#### [To-do list]
- A) Answer these questions using the mutex patch below.
(i) Whose name is credited with adaptive spinning for mutexes, and from which tree was it ported to mainline?
(ii) What second argument does `__mutex_init` pass to `mutex_set_owner`?
(iii) What second argument does `mutex_lock` pass to `mutex_set_owner` after the fastpath lock?
- B) List every line of the records that contains the string "highlighted". Case counts.

#### [Document segment]
[Begin]

Index: linux-2.6/kernel/mutex-debug.h
===================================================================
--- linux-2.6.orig/kernel/mutex-debug.h
+++ linux-2.6/kernel/mutex-debug.h
@@ -13,14 +13,6 @@
 /*
  * This must be called with lock->wait_lock held.
  */
-extern void
-debug_mutex_set_owner(struct mutex *lock, struct thread_info *new_owner);
-
-static inline void debug_mutex_clear_owner(struct mutex *lock)
-{
-	lock->owner = NULL;
-}
-
 extern void debug_mutex_lock_common(struct mutex *lock,
 				    struct mutex_waiter *waiter);
 extern void debug_mutex_wake_waiter(struct mutex *lock,
@@ -35,6 +27,11 @@ extern void debug_mutex_unlock(struct mu
 extern void debug_mutex_init(struct mutex *lock, const char *name,
 			     struct lock_class_key *key);
 
+static inline void mutex_set_owner(struct mutex *lock, struct task_struct *owner)
+{
+	lock->owner = owner;
+}
+
 #define spin_lock_mutex(lock, flags)			\
 	do {						\
 		struct mutex *l = container_of(lock, struct mutex, wait_lock); \
Index: linux-2.6/kernel/mutex.c
===================================================================
--- linux-2.6.orig/kernel/mutex.c
+++ linux-2.6/kernel/mutex.c
@@ -10,6 +10,11 @@
  * Many thanks to Arjan van de Ven, Thomas Gleixner, Steven Rostedt and
  * David Howells for suggestions and improvements.
  *
+ *  - Adaptive spinning for mutexes by Peter Zijlstra. (Ported to mainline
+ *    from the -rt tree, where it was originally implemented for rtmutexes
+ *    by Steven Rostedt, based on work by Gregory Haskins, Peter Morreale
+ *    and Sven Dietrich.
+ *
  * Also see Documentation/mutex-design.txt.
  */
 #include <linux/mutex.h>
@@ -46,6 +51,7 @@ __mutex_init(struct mutex *lock, const c
 	atomic_set(&lock->count, 1);
 	spin_lock_init(&lock->wait_lock);
 	INIT_LIST_HEAD(&lock->wait_list);
+	mutex_set_owner(lock, NULL);
 
 	debug_mutex_init(lock, name, key);
 }
@@ -91,6 +97,7 @@ void inline __sched mutex_lock(struct mu
 	 * 'unlocked' into 'locked' state.
 	 */
 	__mutex_fastpath_lock(&lock->count, __mutex_lock_slowpath);
+	mutex_set_owner(lock, current);
 }
 
 EXPORT_SYMBOL(mutex_lock);
@@ -115,6 +122,14 @@ void __sched mutex_unlock(struct mutex *
 	 * The unlocking fastpath is the 0->1 transition from 'locked'
 	 * into 'unlocked' state:
 	 */
+#ifndef CONFIG_DEBUG_MUTEXES
+	/*
+	 * When debugging is enabled we must not clear the owner before time,
+	 * the slow path will always be taken, and that clears the owner field
+	 * after verifying that it was indeed current.

[End]

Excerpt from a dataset
[Begin]

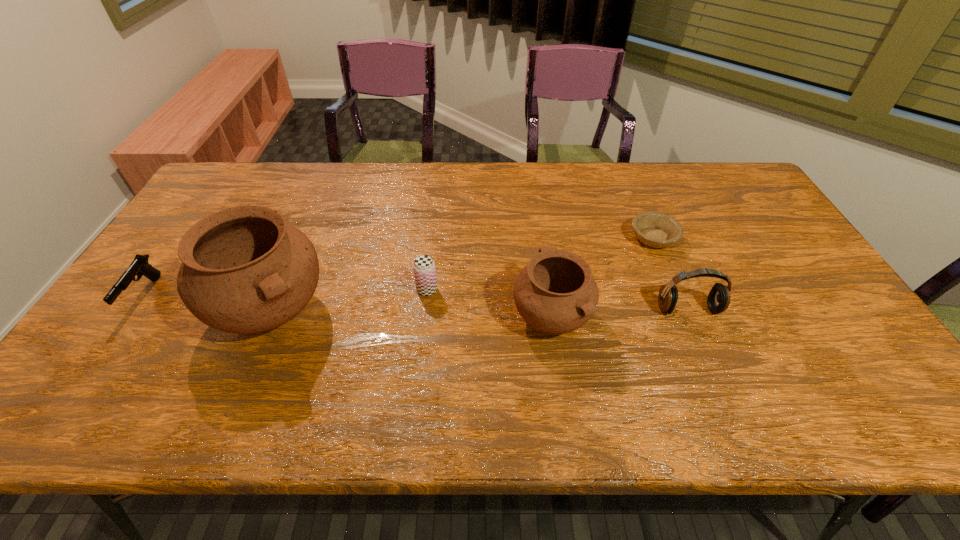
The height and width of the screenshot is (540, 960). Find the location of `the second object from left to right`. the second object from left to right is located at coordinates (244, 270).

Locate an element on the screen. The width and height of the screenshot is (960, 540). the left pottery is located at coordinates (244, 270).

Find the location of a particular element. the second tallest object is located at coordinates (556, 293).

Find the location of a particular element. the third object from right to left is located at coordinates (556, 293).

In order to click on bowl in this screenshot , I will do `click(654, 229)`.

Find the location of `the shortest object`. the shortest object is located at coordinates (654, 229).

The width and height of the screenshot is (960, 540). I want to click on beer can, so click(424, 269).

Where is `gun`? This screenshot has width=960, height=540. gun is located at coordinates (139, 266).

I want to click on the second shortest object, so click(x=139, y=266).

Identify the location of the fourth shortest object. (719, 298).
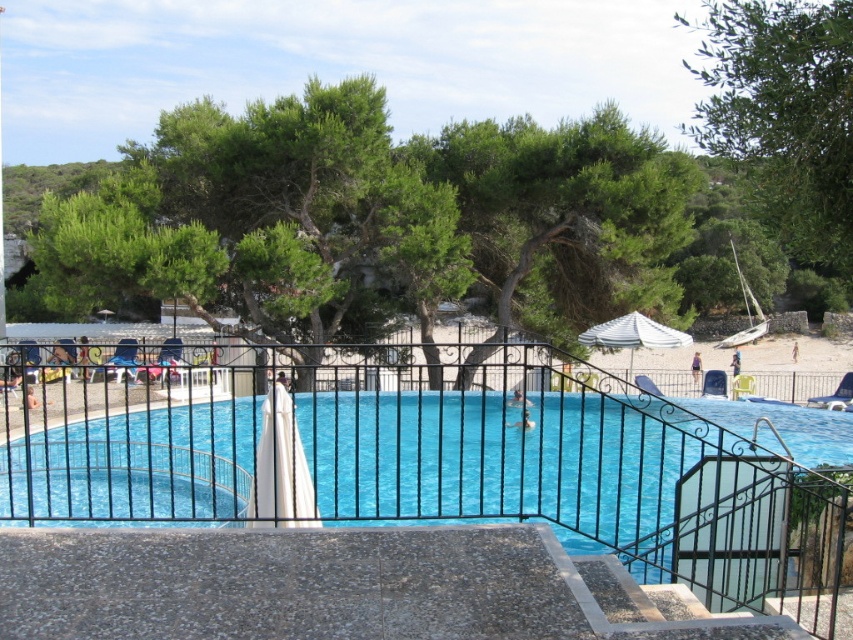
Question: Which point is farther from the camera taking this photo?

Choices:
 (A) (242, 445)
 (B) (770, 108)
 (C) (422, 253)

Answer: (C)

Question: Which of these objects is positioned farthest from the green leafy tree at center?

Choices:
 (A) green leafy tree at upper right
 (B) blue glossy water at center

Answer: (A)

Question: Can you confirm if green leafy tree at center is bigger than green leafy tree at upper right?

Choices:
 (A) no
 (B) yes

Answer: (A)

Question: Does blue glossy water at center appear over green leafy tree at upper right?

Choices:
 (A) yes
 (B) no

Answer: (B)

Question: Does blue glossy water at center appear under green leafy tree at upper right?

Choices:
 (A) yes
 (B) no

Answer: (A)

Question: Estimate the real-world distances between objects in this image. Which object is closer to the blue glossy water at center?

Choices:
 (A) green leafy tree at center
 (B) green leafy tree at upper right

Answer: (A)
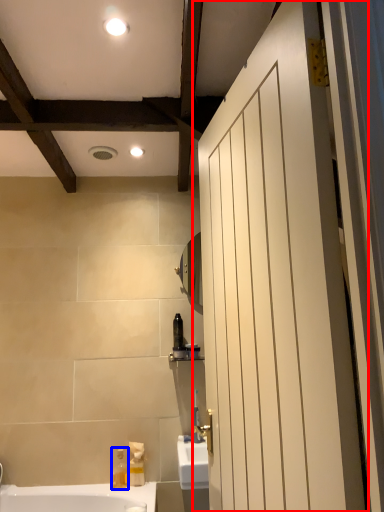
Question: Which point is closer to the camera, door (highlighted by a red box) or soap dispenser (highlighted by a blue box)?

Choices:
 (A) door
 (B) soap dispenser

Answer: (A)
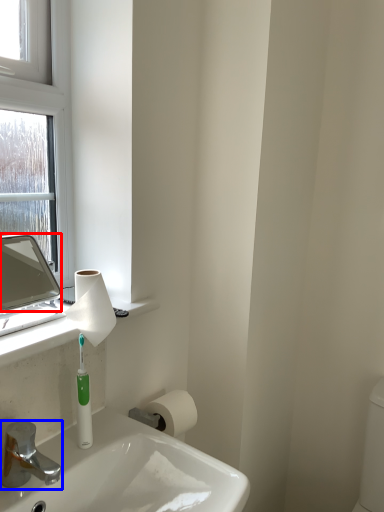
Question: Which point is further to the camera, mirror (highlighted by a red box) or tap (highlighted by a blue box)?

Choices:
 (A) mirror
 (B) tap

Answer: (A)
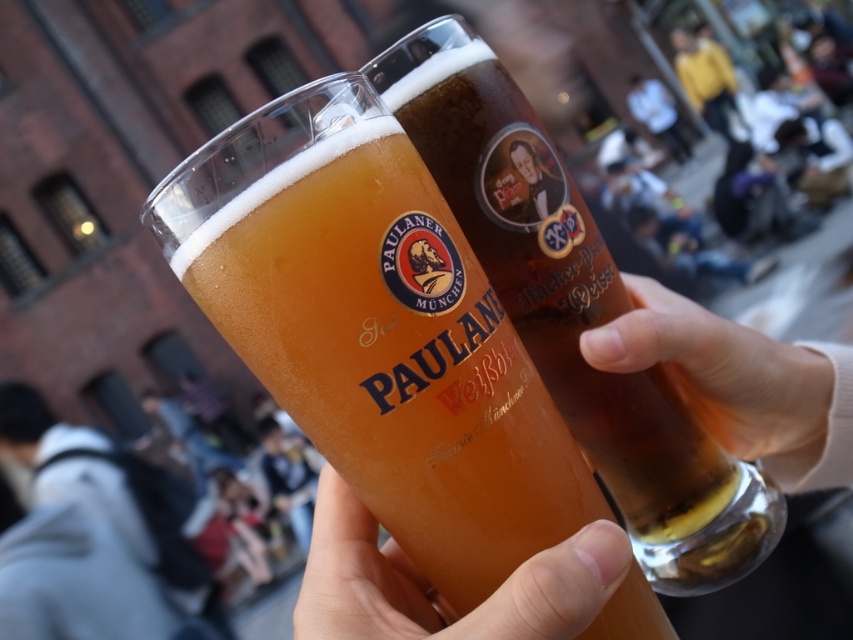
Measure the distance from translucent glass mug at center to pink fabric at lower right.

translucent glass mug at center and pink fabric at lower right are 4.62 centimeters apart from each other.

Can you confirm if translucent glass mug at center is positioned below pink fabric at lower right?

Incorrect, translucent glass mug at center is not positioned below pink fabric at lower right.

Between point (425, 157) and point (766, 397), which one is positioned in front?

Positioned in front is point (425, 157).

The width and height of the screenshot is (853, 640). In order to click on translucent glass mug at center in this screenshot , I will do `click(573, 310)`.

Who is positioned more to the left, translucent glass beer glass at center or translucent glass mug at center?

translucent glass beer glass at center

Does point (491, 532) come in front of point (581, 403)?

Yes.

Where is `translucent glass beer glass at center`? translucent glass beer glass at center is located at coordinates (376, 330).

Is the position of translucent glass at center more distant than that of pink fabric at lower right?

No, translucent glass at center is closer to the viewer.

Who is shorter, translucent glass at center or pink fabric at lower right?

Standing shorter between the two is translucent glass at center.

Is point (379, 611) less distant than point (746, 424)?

[End]

#### [Responses in order]
- A)
(i) Peter Zijlstra; the -rt tree.
(ii) NULL
(iii) current

- B)
Question: Which point is closer to the camera, door (highlighted by a red box) or soap dispenser (highlighted by a blue box)?
Question: Which point is further to the camera, mirror (highlighted by a red box) or tap (highlighted by a blue box)?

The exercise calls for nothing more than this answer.